§ Problem to work on:
Word for word, restate the entries below from their first line through the line that contains "soap bottle [307,205,342,288]".

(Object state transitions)
::::

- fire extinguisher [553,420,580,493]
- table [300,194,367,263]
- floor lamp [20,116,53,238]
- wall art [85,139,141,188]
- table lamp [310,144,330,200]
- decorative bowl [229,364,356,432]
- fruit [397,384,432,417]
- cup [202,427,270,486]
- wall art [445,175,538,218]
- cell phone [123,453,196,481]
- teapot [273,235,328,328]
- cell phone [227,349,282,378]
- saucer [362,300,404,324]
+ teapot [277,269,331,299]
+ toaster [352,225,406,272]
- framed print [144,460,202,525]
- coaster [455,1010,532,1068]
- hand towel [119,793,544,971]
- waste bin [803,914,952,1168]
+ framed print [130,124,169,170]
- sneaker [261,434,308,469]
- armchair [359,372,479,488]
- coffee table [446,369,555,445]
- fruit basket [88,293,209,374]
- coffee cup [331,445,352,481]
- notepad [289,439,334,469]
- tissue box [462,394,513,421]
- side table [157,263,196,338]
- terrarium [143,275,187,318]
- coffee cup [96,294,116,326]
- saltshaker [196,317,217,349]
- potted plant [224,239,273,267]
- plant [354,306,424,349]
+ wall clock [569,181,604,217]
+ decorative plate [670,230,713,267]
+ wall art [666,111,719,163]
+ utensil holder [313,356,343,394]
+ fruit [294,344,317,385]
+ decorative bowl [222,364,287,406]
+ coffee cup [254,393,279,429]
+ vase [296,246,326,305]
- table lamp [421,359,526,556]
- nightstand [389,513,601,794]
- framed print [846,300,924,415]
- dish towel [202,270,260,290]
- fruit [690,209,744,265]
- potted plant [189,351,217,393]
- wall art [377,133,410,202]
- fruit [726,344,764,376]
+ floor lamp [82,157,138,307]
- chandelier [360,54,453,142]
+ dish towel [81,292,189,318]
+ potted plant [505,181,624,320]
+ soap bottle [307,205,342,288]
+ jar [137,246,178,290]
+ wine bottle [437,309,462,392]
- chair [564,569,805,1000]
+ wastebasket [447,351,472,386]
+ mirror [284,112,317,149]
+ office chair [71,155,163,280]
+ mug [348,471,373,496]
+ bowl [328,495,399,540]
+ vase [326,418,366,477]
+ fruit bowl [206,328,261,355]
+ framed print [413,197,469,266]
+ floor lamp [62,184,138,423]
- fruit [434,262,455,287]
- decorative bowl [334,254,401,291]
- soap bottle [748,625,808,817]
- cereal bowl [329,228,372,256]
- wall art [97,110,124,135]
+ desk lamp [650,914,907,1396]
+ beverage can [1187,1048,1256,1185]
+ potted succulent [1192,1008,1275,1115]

::::

§ Response to the exercise:
- fire extinguisher [553,420,580,493]
- table [300,194,367,263]
- floor lamp [20,116,53,238]
- wall art [85,139,141,188]
- table lamp [310,144,330,200]
- decorative bowl [229,364,356,432]
- fruit [397,384,432,417]
- cup [202,427,270,486]
- wall art [445,175,538,218]
- cell phone [123,453,196,481]
- teapot [273,235,328,328]
- cell phone [227,349,282,378]
- saucer [362,300,404,324]
+ teapot [277,269,331,299]
+ toaster [352,225,406,272]
- framed print [144,460,202,525]
- coaster [455,1010,532,1068]
- hand towel [119,793,544,971]
- waste bin [803,914,952,1168]
+ framed print [130,124,169,170]
- sneaker [261,434,308,469]
- armchair [359,372,479,488]
- coffee table [446,369,555,445]
- fruit basket [88,293,209,374]
- coffee cup [331,445,352,481]
- notepad [289,439,334,469]
- tissue box [462,394,513,421]
- side table [157,263,196,338]
- terrarium [143,275,187,318]
- coffee cup [96,294,116,326]
- saltshaker [196,317,217,349]
- potted plant [224,239,273,267]
- plant [354,306,424,349]
+ wall clock [569,181,604,217]
+ decorative plate [670,230,713,267]
+ wall art [666,111,719,163]
+ utensil holder [313,356,343,394]
+ fruit [294,344,317,385]
+ decorative bowl [222,364,287,406]
+ coffee cup [254,393,279,429]
+ vase [296,246,326,305]
- table lamp [421,359,526,556]
- nightstand [389,513,601,794]
- framed print [846,300,924,415]
- dish towel [202,270,260,290]
- fruit [690,209,744,265]
- potted plant [189,351,217,393]
- wall art [377,133,410,202]
- fruit [726,344,764,376]
+ floor lamp [82,157,138,307]
- chandelier [360,54,453,142]
+ dish towel [81,292,189,318]
+ potted plant [505,181,624,320]
+ soap bottle [307,205,342,288]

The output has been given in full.